* Text under study *
▬▬▬▬▬▬

Manchester bus franchising debate continues
A bus franchising scheme in Greater Manchester could be given the go-ahead in spring 2021.
Greater Manchester is preparing to hold a further consultation on its proposals to reform the bus market following work to understand the potential impact of Covid-19. At a planned meeting on 27 November, Greater Manchester Combined Authority (GMCA) will be asked to give the go-ahead to a consultation on the potential impacts of Covid-19 on both Greater Manchester’s bus market and its proposed franchising scheme. This follows an earlier consultation, held between October 2019 and January 2020, on the introduction of the proposed franchising scheme. A final decision on the proposal was planned for spring 2020, but this was delayed due to the impact of Covid-19.
Under franchising, bus services would be brought under local control. GMCA would coordinate the bus network and investment in the bus market. The operators would be contracted by GMCA to run the services. Of the 8,500 individuals and organisations who responded to the previous consultation, eight-out-of-ten said they would support the proposed franchising scheme. However, the proposed franchising scheme would mean more of the financial responsibility and risk would belong to GMCA and the public sector.

▬▬▬▬▬▬

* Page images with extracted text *
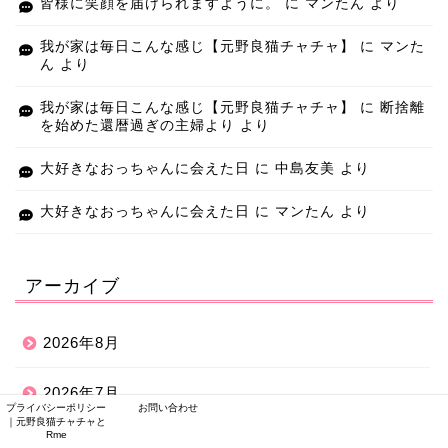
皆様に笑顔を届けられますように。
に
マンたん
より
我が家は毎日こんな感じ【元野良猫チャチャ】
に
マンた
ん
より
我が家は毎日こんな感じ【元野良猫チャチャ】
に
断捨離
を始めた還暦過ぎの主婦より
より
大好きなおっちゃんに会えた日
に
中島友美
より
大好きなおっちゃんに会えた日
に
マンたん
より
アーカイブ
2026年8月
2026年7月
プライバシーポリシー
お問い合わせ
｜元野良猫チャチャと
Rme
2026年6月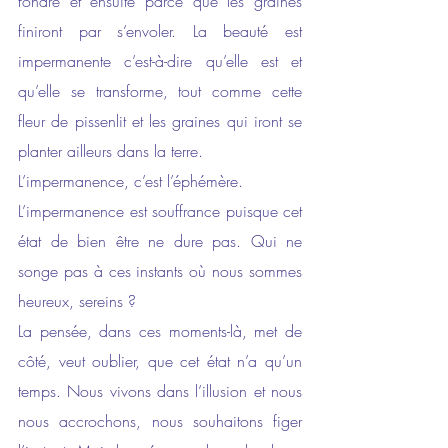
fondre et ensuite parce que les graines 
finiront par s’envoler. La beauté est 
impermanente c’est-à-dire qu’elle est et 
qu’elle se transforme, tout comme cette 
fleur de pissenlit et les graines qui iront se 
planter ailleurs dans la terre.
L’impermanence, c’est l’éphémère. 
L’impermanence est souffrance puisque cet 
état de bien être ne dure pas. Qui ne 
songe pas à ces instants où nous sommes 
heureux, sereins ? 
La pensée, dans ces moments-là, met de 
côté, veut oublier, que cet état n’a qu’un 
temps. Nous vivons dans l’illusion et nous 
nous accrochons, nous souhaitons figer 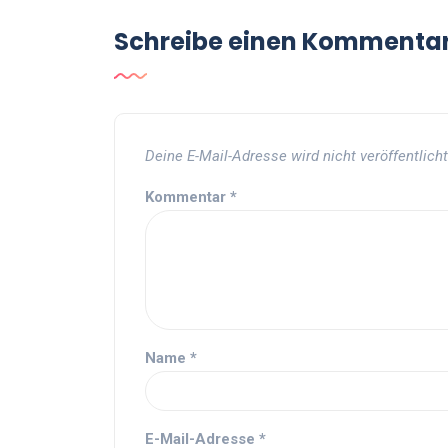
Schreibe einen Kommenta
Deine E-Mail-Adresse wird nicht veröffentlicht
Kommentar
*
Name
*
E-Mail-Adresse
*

▬▬▬▬▬▬

* Task objective *
Reproduce the passage from the Manchester bus franchising article, starting with "Greater Manchester is" and going on through "the impact of Covid-19.".

* Solution to the problem *
Greater Manchester is preparing to hold a further consultation on its proposals to reform the bus market following work to understand the potential impact of Covid-19. At a planned meeting on 27 November, Greater Manchester Combined Authority (GMCA) will be asked to give the go-ahead to a consultation on the potential impacts of Covid-19 on both Greater Manchester’s bus market and its proposed franchising scheme. This follows an earlier consultation, held between October 2019 and January 2020, on the introduction of the proposed franchising scheme. A final decision on the proposal was planned for spring 2020, but this was delayed due to the impact of Covid-19.